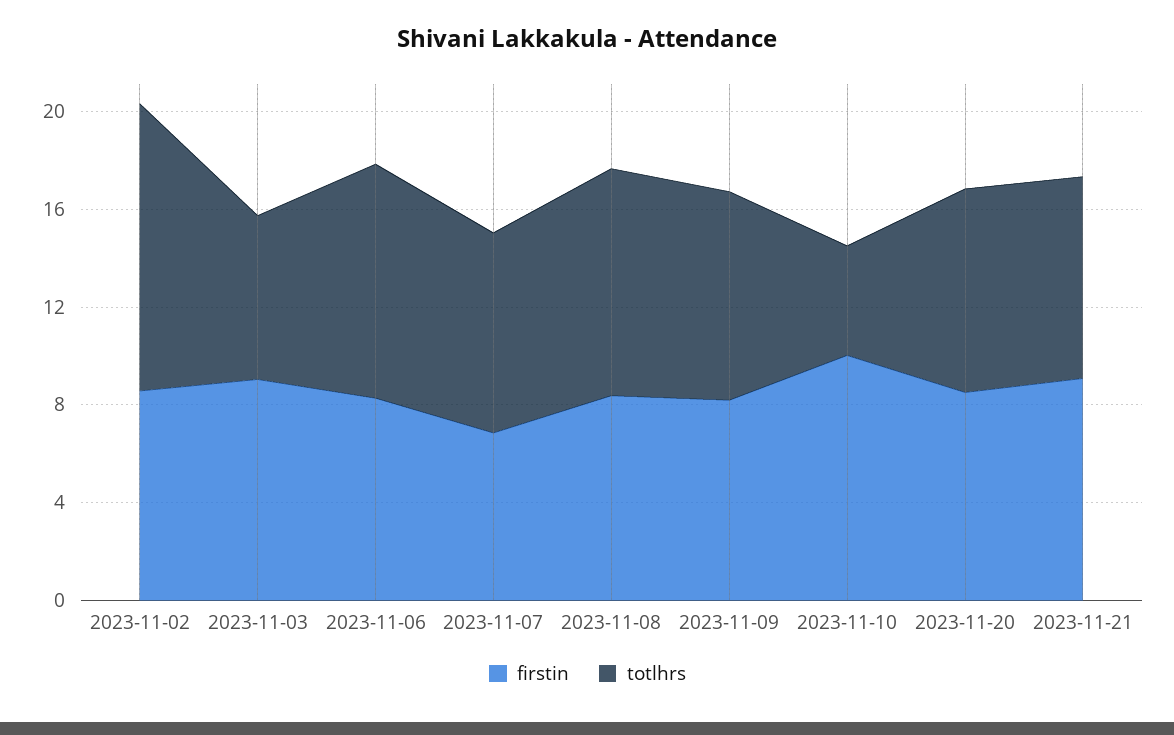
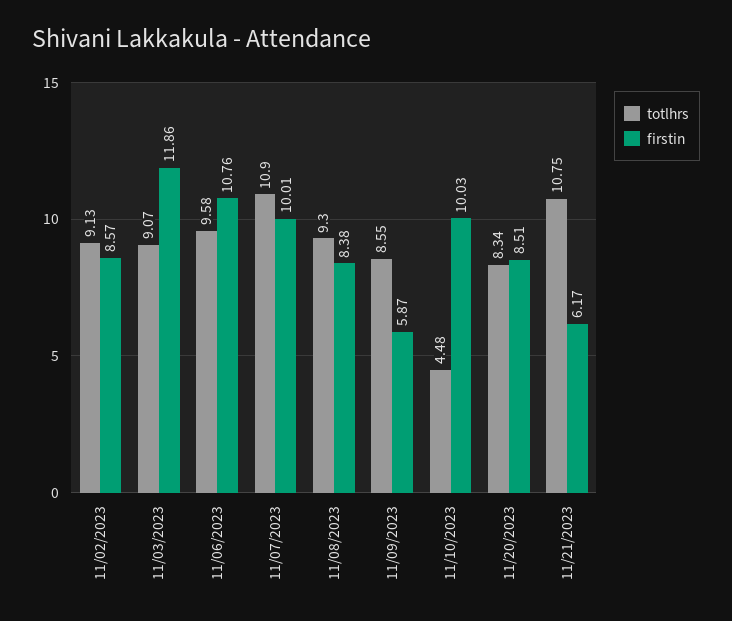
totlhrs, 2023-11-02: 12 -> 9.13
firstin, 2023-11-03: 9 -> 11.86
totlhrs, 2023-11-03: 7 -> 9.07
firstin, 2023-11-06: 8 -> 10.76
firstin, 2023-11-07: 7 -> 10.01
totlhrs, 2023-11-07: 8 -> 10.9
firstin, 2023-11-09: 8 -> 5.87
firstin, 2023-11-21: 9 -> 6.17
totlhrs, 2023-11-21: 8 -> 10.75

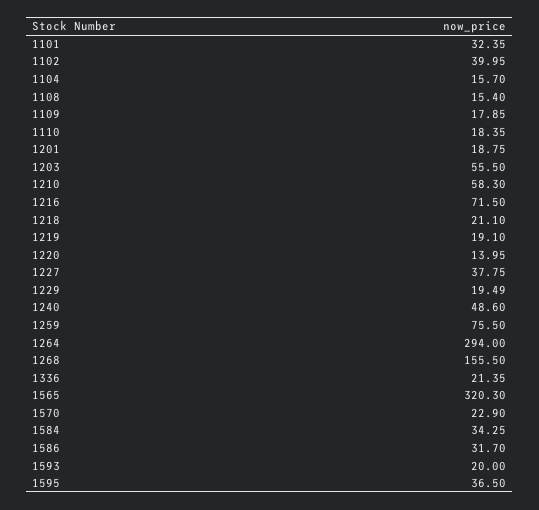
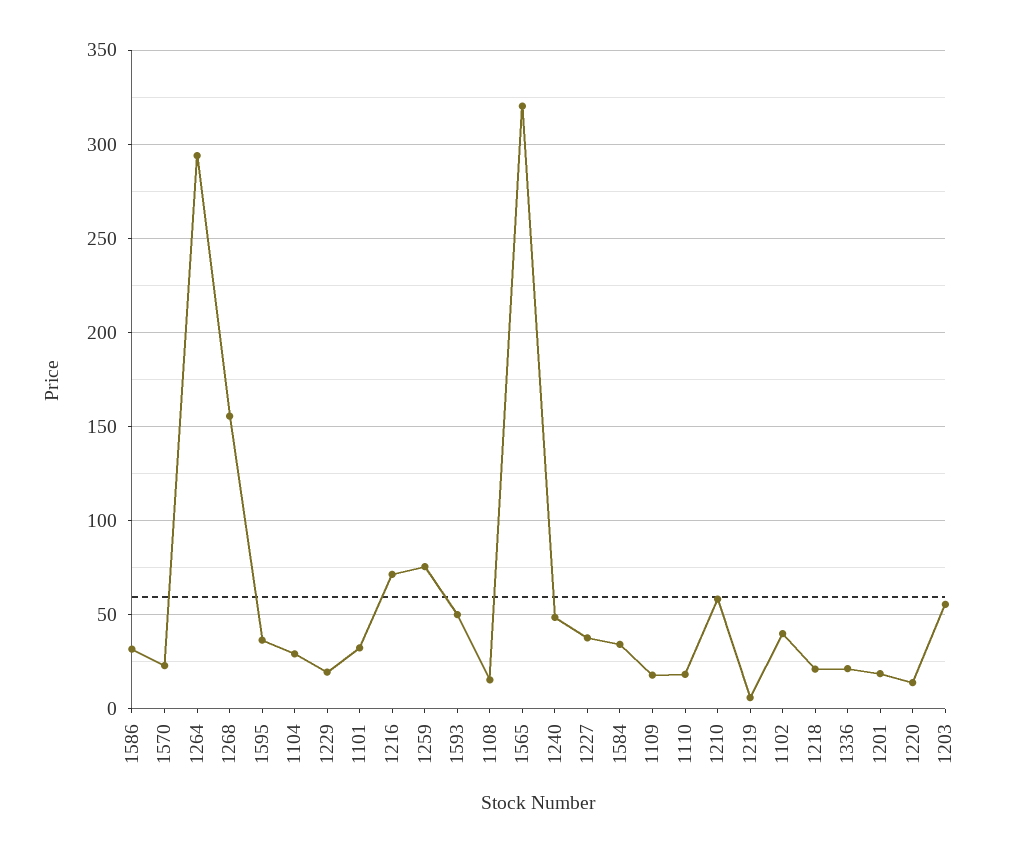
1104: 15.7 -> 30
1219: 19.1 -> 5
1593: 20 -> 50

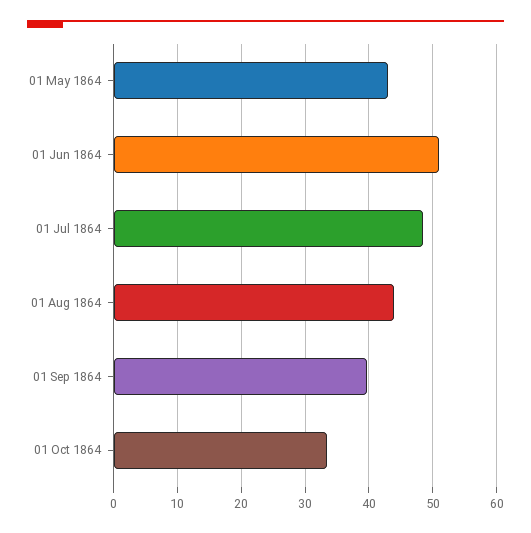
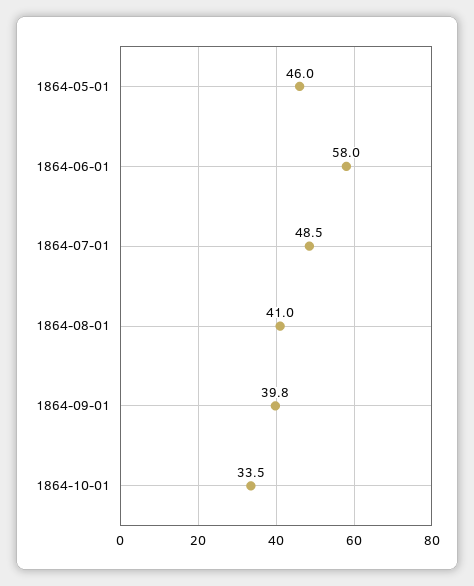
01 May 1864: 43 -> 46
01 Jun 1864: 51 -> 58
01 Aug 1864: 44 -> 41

---

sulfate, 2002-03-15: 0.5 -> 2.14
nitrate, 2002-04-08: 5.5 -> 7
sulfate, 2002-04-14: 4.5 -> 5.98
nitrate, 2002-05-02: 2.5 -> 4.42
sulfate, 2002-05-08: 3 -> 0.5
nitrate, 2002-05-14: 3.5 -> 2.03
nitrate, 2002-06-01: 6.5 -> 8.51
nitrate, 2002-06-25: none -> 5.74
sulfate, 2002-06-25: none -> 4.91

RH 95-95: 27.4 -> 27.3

• **DIRECTIONS**: Search the data for the string "nitrate" and copy each line where it appears.

• **RESULT FOR THIS EXERCISE**:
nitrate, 2002-04-08: 5.5 -> 7
nitrate, 2002-05-02: 2.5 -> 4.42
nitrate, 2002-05-14: 3.5 -> 2.03
nitrate, 2002-06-01: 6.5 -> 8.51
nitrate, 2002-06-25: none -> 5.74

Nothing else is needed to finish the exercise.